# Ubuntu – How to access the Windows 10 machine from Ubuntu

20.04sambawindows 10

User story follows, just to illustrate better how this is an Ubuntu question 😉

I, as an Ubuntu user (on 20.04.2),

would like to
connect to my Windows 10 machine via a LAN cable (preferably via the SMB protocol)

so that
I can copy/move over downloaded files and documents that I have authored there

because
at the end of the day I want my Ubuntu machine to be the canonical (ha!) home for my documents.

I know this is not a Windows Q/A site, so feel free to not go into details (if you don't want to) about the steps that I need to carry out on the Windows machine, but please, could you at least give a list of steps about the Samba setup as keywords that I can follow and google one by one?

What I need:

Unfortunately it seems I can't just pull over an entire directory and be done with it. Instead, I would like to use a graphical file manager (Nautilus) to "merge" the contents of some select remote directories into their corresponding local ones, and manually resolve any conflicts should they arise.

What I have tried:

I have tried to enable NFS on Windows (because I already have some NFS experience), but have found out that Windows 10 still has support for only NFS 3, and therefore transferable filenames are limited to only ASCII characters; so that's not good.

That's why I'm aiming for Samba.

I ended up following this tutorial:

http://www.bitpi.co/2015/02/16/accessing-a-windows-share-with-a-raspberry-pi/

## On Windows:

The article is for Windows 8, so the network settings UI in Windows 10 was a bit different, but managed to find everything.

• turn on network discovery (for the private network only)
• turn on file and printer sharing (for the private network only)
• choose the folder to share, as well as choose a Windows user to whom the access privileges will be granted to (it can be your normal Windows user), and set up (via checkboxes) which privileges should be granted when accessing via the network
• the little sharing setup window will reveal the "network path" of the shared folder, pay attention to that, will need it when mounting

Finding out the Windows machine's LAN IP address is also necessary: the ipconfig command issued in Powershell reveals it.

My Windows 10 does not set up my LAN network automatically as Private (however, the sharing was set up only for private networks).

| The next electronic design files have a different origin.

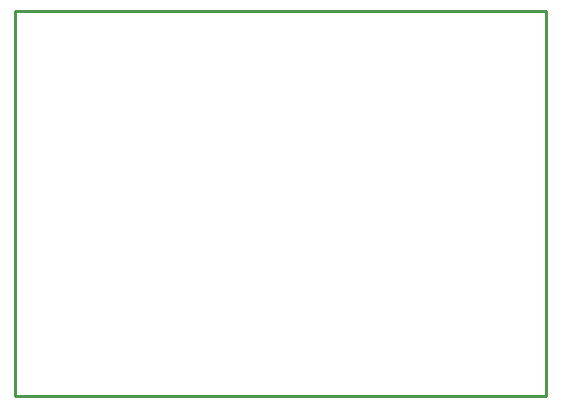
<source format=gm1>
G04*
G04 #@! TF.GenerationSoftware,Altium Limited,Altium Designer,19.1.8 (144)*
G04*
G04 Layer_Color=16711935*
%FSLAX25Y25*%
%MOIN*%
G70*
G01*
G75*
%ADD13C,0.01000*%
D13*
X9449Y128347D02*
X186614D01*
Y0D02*
Y128347D01*
X9449Y0D02*
X186614D01*
X9449D02*
Y128347D01*
M02*

</source>
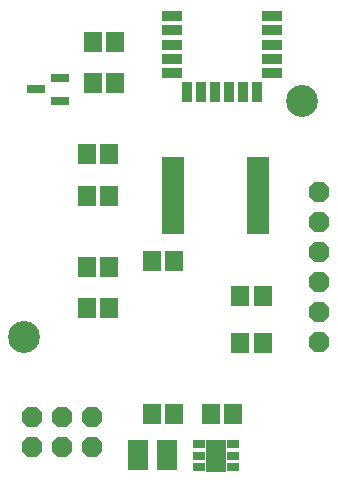
<source format=gbs>
G04 EAGLE Gerber RS-274X export*
G75*
%MOMM*%
%FSLAX34Y34*%
%LPD*%
%INBottom Solder Mask*%
%IPPOS*%
%AMOC8*
5,1,8,0,0,1.08239X$1,22.5*%
G01*
%ADD10C,2.703200*%
%ADD11R,1.503200X1.703200*%
%ADD12R,1.053200X0.653200*%
%ADD13R,1.803200X2.703200*%
%ADD14R,1.905200X0.678400*%
%ADD15R,1.501400X0.800300*%
%ADD16R,1.745200X0.861900*%
%ADD17P,1.869504X8X112.500000*%
%ADD18P,1.869504X8X22.500000*%
%ADD19R,1.703200X0.903200*%
%ADD20R,0.903200X1.703200*%


D10*
X262500Y320000D03*
X27500Y120000D03*
D11*
X104500Y335000D03*
X85500Y335000D03*
X104500Y370000D03*
X85500Y370000D03*
X154500Y185000D03*
X135500Y185000D03*
X80500Y145000D03*
X99500Y145000D03*
X99500Y180000D03*
X80500Y180000D03*
D12*
X204500Y30000D03*
X204500Y20000D03*
X204500Y10000D03*
X175500Y10000D03*
X175500Y20000D03*
X175500Y30000D03*
D13*
X190000Y20000D03*
D11*
X185500Y55000D03*
X204500Y55000D03*
X229500Y115000D03*
X210500Y115000D03*
X229500Y155000D03*
X210500Y155000D03*
D14*
X153971Y210750D03*
X153971Y217250D03*
X153971Y223750D03*
X153971Y230250D03*
X153971Y236750D03*
X153971Y243250D03*
X153971Y249750D03*
X153971Y256250D03*
X153971Y262750D03*
X153971Y269250D03*
X226029Y269250D03*
X226029Y262750D03*
X226029Y256250D03*
X226029Y249750D03*
X226029Y243250D03*
X226029Y236750D03*
X226029Y230250D03*
X226029Y223750D03*
X226029Y217250D03*
X226029Y210750D03*
D15*
X57766Y339500D03*
X57766Y320500D03*
X37234Y330000D03*
D16*
X148936Y29240D03*
X148936Y20400D03*
X148936Y11560D03*
X123664Y11560D03*
X123664Y20400D03*
X123664Y29240D03*
D11*
X99500Y240000D03*
X80500Y240000D03*
X99500Y275000D03*
X80500Y275000D03*
X135500Y55000D03*
X154500Y55000D03*
D17*
X277000Y116500D03*
X277000Y141900D03*
X277000Y167300D03*
X277000Y192700D03*
X277000Y218100D03*
X277000Y243500D03*
D18*
X34600Y27300D03*
X34600Y52700D03*
X60000Y27300D03*
X60000Y52700D03*
X85400Y27300D03*
X85400Y52700D03*
D19*
X237600Y343900D03*
X237600Y355900D03*
X237600Y367900D03*
X237600Y379900D03*
X237600Y391900D03*
D20*
X225100Y327400D03*
X213100Y327400D03*
X201100Y327400D03*
X189100Y327400D03*
X177100Y327400D03*
X165100Y327400D03*
D19*
X152600Y343900D03*
X152600Y355900D03*
X152600Y367900D03*
X152600Y379900D03*
X152600Y391900D03*
M02*

</source>
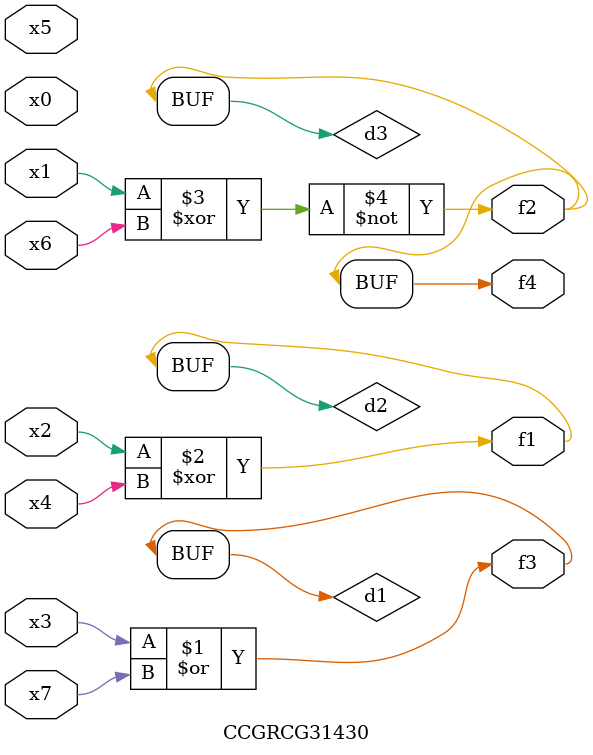
<source format=v>
module CCGRCG31430(
	input x0, x1, x2, x3, x4, x5, x6, x7,
	output f1, f2, f3, f4
);

	wire d1, d2, d3;

	or (d1, x3, x7);
	xor (d2, x2, x4);
	xnor (d3, x1, x6);
	assign f1 = d2;
	assign f2 = d3;
	assign f3 = d1;
	assign f4 = d3;
endmodule

</source>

Launch Powershell with Administrator rights to fix that:

# This will reveal — among other things — the "Name" of the LAN
Get-NetConnectionProfile

# This sets it private
Set-NetConnectionProfile -Name "the value of 'Name' from the previous command" -NetworkCategory Private


## On Ubuntu:

Prepare a mount point:

sudo mkdir /mnt/my_windows_stuffs


Install cifs-utils, which is sort of a partial drop-in for samba; the smbclient and winbind packages will be installed automatically as its dependencies.

sudo apt install cifs-utils


Mounting with cifs:

sudo mount.cifs //WINDOWS.IP.ADDRESS.HERE/path/on/windows /mnt/my_windows_stuffs/ -o user=WindowsUserNameHere,uid=$(id -u),gid=$(id -g)

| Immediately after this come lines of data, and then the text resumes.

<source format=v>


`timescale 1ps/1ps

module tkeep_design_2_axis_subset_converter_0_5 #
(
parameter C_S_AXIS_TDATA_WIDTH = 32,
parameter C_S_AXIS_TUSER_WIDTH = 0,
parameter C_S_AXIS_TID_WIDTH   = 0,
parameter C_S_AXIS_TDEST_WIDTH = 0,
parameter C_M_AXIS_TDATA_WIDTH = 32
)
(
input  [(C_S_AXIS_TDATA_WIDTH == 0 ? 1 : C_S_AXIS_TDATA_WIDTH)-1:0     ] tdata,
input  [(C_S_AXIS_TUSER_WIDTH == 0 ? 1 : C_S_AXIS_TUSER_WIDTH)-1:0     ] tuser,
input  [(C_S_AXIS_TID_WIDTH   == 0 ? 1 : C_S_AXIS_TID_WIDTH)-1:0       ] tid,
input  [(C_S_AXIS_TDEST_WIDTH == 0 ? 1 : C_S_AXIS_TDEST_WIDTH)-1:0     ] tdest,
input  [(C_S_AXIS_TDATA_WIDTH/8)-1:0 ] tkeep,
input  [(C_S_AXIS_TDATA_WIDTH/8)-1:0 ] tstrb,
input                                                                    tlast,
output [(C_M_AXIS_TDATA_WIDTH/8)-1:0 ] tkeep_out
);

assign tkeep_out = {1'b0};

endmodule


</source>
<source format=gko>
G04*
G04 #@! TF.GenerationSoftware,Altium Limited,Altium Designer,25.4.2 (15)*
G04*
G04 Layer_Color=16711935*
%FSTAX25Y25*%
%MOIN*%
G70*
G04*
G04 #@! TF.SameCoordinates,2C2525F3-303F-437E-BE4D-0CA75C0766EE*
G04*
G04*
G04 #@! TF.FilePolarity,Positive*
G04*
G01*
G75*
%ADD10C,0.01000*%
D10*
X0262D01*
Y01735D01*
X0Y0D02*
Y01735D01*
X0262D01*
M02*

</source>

Remarks on some select arguments:

//WINDOWS.IP.ADDRESS.HERE/path/on/windows

Note that from the "network path" that Windows suggested (and which contains the Windows machine's name as server identifier), we use only the filesystem path. The machine's name will be replaced by the Windows machine's LAN IP address. It still needs to be preceded by //.

user=WindowsUserNameHere

The above linked tutorial suggested providing an option — in addition to user — for the password too, but that could end up as plain text in ~/.bash_history, which is better avoided.

However, if this password option is omitted, then one will be prompted for it interactively, and it can be entered in a similar fashion as Linux's sudo password.

An additional possibility would be to use the credentials option to point to a file containing the user & password values. This option would be the best fit, when the mount instruction needs to go in /etc/fstab. See more about this in the below linked documentation.

uid=$(id -u),gid=$(id -g)

Without these options the contents of the mounted folder would not be writable, even if on the Windows-side the write permission were granted. It's because even though the mount folder was given to our regular user during our preparation, cifs would still put the content into it as root: all content inside would still be owned by root.

We need to tell cifs to handle the contents on our regular user's behalf.

The options of uid and gid will achieve that. To find out their values up-front, one can run the id -u and id -g commands correspondingly. These will return our regular user's user- and group ID.

This however can be made automatic, with using dynamic substitution in the command itself, as seen in the above snippet.

Note that if Windows is sending ownership information along with the content, the further forceuid and forcegid options (no values needed) might also be necessary.

(I have learned about these latter options from @Huygens' answer on the Unix SE site.)

At this point the desired Windows content should be available in the /mnt/my_windows_stuffs/ directory.

Note that using plain rsync on this mount will be extremely slow. Unfortunately, this is expected. Normal copying however works at reasonable rates.

When done working with these files, the Windows machine can be unbound with:

sudo umount /mnt/my_windows_stuffs/


See more in the mount.cifs documentation.